1. My kid literally took my heart and ripped it out of my body on Christmas night.

But she was probably unaware of that, which is actually pretty nice.

She came over, I made it magical for her, I put music on, I lit candles.

All her presents from Santa and myself were under the tree.

It was beautiful. And then she did her thing that she normally does.

She says, “let’s call mom and get it over with.”

Her words, not mine.

She called me. After about four or five minutes she started melting down. My poor little girl has had the flu. She’s had it non-stop. She started getting really upset, and saying why am I always sick. When am I ever going to get better. And she just got all emotional. And it was beautiful to watch and beautiful to see. I knew what was coming next. Mom would be over at my house picking her up, or I’d be dropping her back off, which is something I don’t really think should have happened, but it’s the way she’s been conditioned, and that’s the way we’ve been doing things to this point.

Her mom was wonderful. She tried many ways to get her to soothe her so she didn’t come over and allow us to have our Christmas time together.

But my daughter was melting, and basically after about 10 minutes of melting I had nothing to do but just give in and allow her mom to come over.

2. Kids will make you really angry.

And there’s nothing you can do to tell them that.

She was whispering on the chair to her mother. I knew exactly what she was whispering. Ready to tell daddy she was leaving.

Her mom was slowly packing up her two American Girl dolls — what kid needs two American Girl dolls, I’m not quite sure, but then again what kid needs 100 stuffed animals?

She then looked at me and said you do take care of me daddy too, but it’s not our day.

Well, technically it was our day, it was our Christmas, and our Christmas is now officially over.

But I didn’t say that, of course.

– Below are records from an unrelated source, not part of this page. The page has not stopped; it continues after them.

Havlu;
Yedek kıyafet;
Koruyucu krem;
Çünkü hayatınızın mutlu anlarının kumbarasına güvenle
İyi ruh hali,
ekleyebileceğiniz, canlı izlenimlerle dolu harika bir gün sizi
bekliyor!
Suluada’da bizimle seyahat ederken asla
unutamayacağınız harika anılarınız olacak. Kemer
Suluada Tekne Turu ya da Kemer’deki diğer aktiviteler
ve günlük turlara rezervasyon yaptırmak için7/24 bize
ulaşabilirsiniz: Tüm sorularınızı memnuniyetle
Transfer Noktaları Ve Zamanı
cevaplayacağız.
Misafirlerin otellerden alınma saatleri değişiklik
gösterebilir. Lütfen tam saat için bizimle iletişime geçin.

And there was nothing I could do.

Which leads us to:

3. Kids are going to get you so upset, there’s nothing you can do.

You can’t rationalize and talk to them until they get older. You can’t explain anything to them. Well, my daughter was feeling really sad. She goes, I just want my family together.

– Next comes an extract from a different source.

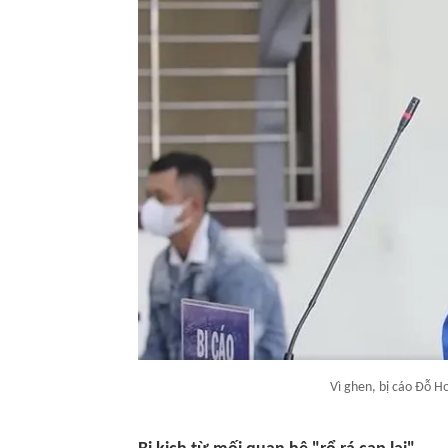
Vì ghen, bị cáo Đỗ H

Well, my ex and I are not family. My ex is actually living with somebody else, and we’re not family, but in my daughter’s eyes we will always be family. I could explain it to her and tell her that mommy’s with another man and daddy is by himself, and we have two separate families, which I’ve done. But it doesn’t mean it’s going to register in the mind of a beautiful little emotional six year old.

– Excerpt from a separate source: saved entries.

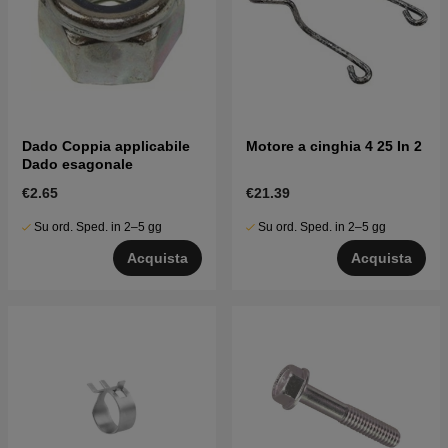
Dado Coppia applicabile
Motore a cinghia 4 25 In 2
Dado esagonale
€2.65
€21.39
Su ord. Sped. in 2–5 gg
Su ord. Sped. in 2–5 gg
Acquista
Acquista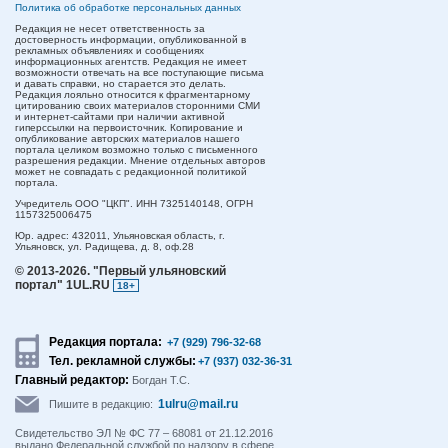
Политика об обработке персональных данных
Редакция не несет ответственность за
достоверность информации, опубликованной в
рекламных объявлениях и сообщениях
информационных агентств. Редакция не имеет
возможности отвечать на все поступающие письма
и давать справки, но старается это делать.
Редакция лояльно относится к фрагментарному
цитированию своих материалов сторонними СМИ
и интернет-сайтами при наличии активной
гиперссылки на первоисточник. Копирование и
опубликование авторских материалов нашего
портала целиком возможно только с письменного
разрешения редакции. Мнение отдельных авторов
может не совпадать с редакционной политикой
портала.
Учредитель ООО "ЦКП". ИНН 7325140148, ОГРН
1157325006475
Юр. адрес:
432011,
Ульяновская область,
г.
Ульяновск,
ул. Радищева, д. 8, оф.28
© 2013-2026.
"Первый ульяновский
портал" 1UL.RU
18+
Редакция портала:
+7 (929) 796-32-68
Тел. рекламной службы:
+7 (937) 032-36-31
Главный редактор:
Богдан Т.С.
1ulru@mail.ru
Пишите в редакцию:
Свидетельство ЭЛ № ФС 77 – 68081 от 21.12.2016
выдано Федеральной службой по надзору в сфере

Christmas to me was over. And I have never been a big holiday person. I do holidays because I have a beautiful little girl.

So, in her room, we created this absolutely gorgeous Christmas village. I took it down. Trying to move forward. Christmas was over. It didn’t work out the way it supposed to work out.

I’ve never been a fan of leaving decor up. It had been up since Thanksgiving, and as far as I’m concerned it should come down on Christmas. Christmas is over. I never understood people that leave their trees up for three or four weeks after the holidays. Put them up at Thanksgiving, take them down Christmas night. Make it a tradition. It would have been a tradition if my daughter didn’t bail out on me. She’ll probably be confused when she sees her room, and it’s not the way it used to look, but I took her Christmas presents and turned it into a new type of village, so I’m sure she’ll be equally as happy that I spent time kind of creating that for her.

Kids suck, man. They’re going to pull your hearts like nobody else ever does, and you have to realize that. Once you realize that it’s all about them, and it’s not about you, it can soothe yourself. Make yourself feel better. Save the big conversations for when they’re ready.

One thing my daughter never said was thank you. So I have to re-teach her that.